DeepVel: deep learning for the estimation of horizontal velocities at the solar surface
This work addresses the challenge of measuring plasma motions in solar photosphere phenomena for solar physics researchers, representing an incremental improvement by applying deep learning to an existing bottleneck.
The authors tackled the problem of estimating horizontal velocities at the solar surface, which are not directly accessible via spectroscopy, by developing DeepVel, a deep neural network that uses two consecutive continuum images to estimate velocities at every pixel, time step, and three atmospheric heights, achieving results similar to traditional local correlation tracking methods.

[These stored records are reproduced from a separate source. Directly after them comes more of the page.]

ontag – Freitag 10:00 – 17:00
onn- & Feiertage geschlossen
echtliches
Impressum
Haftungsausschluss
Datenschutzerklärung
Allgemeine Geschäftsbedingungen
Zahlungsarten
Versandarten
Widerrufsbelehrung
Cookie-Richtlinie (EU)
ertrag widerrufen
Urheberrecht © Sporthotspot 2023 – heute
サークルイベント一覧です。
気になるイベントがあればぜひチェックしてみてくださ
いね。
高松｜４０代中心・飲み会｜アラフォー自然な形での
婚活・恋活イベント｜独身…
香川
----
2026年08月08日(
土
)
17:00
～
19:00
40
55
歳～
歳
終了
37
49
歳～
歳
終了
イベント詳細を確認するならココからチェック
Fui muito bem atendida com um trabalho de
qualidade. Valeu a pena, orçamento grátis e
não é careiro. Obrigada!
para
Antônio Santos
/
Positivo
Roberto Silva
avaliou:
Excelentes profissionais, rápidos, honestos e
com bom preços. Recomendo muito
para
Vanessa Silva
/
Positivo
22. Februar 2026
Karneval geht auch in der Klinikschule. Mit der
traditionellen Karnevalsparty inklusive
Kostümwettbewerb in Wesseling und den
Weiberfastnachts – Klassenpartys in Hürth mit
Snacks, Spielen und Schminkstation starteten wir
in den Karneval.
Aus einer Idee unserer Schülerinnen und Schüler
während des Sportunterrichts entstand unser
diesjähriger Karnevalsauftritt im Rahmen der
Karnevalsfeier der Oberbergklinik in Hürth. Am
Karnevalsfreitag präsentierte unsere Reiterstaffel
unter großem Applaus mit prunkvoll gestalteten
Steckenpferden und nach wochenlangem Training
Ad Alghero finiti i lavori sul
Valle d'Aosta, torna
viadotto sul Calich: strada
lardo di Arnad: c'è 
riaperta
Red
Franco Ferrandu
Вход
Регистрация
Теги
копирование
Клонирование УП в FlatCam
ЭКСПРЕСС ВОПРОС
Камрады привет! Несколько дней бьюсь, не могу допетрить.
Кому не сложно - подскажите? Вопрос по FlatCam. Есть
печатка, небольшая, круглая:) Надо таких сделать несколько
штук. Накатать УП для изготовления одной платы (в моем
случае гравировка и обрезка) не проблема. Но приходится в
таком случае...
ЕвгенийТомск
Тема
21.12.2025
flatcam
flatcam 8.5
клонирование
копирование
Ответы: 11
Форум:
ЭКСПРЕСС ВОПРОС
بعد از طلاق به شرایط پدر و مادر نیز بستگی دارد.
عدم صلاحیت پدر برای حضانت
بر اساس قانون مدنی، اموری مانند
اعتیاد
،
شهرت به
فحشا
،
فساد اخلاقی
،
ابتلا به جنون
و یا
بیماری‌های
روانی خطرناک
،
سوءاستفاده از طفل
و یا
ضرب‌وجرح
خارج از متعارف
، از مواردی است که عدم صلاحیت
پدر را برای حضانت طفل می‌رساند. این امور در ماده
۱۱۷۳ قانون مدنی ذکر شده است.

Many phenomena taking place in the solar photosphere are controlled by plasma motions. Although the line-of-sight component of the velocity can be estimated using the Doppler effect, we do not have direct spectroscopic access to the components that are perpendicular to the line-of-sight. These components are typically estimated using methods based on local correlation tracking. We have designed DeepVel, an end-to-end deep neural network that produces an estimation of the velocity at every single pixel and at every time step and at three different heights in the atmosphere from just two consecutive continuum images. We confront DeepVel with local correlation tracking, pointing out that they give very similar results in the time- and spatially-averaged cases. We use the network to study the evolution in height of the horizontal velocity field in fragmenting granules, supporting the buoyancy-braking mechanism for the formation of integranular lanes in these granules. We also show that DeepVel can capture very small vortices, so that we can potentially expand the scaling cascade of vortices to very small sizes and durations.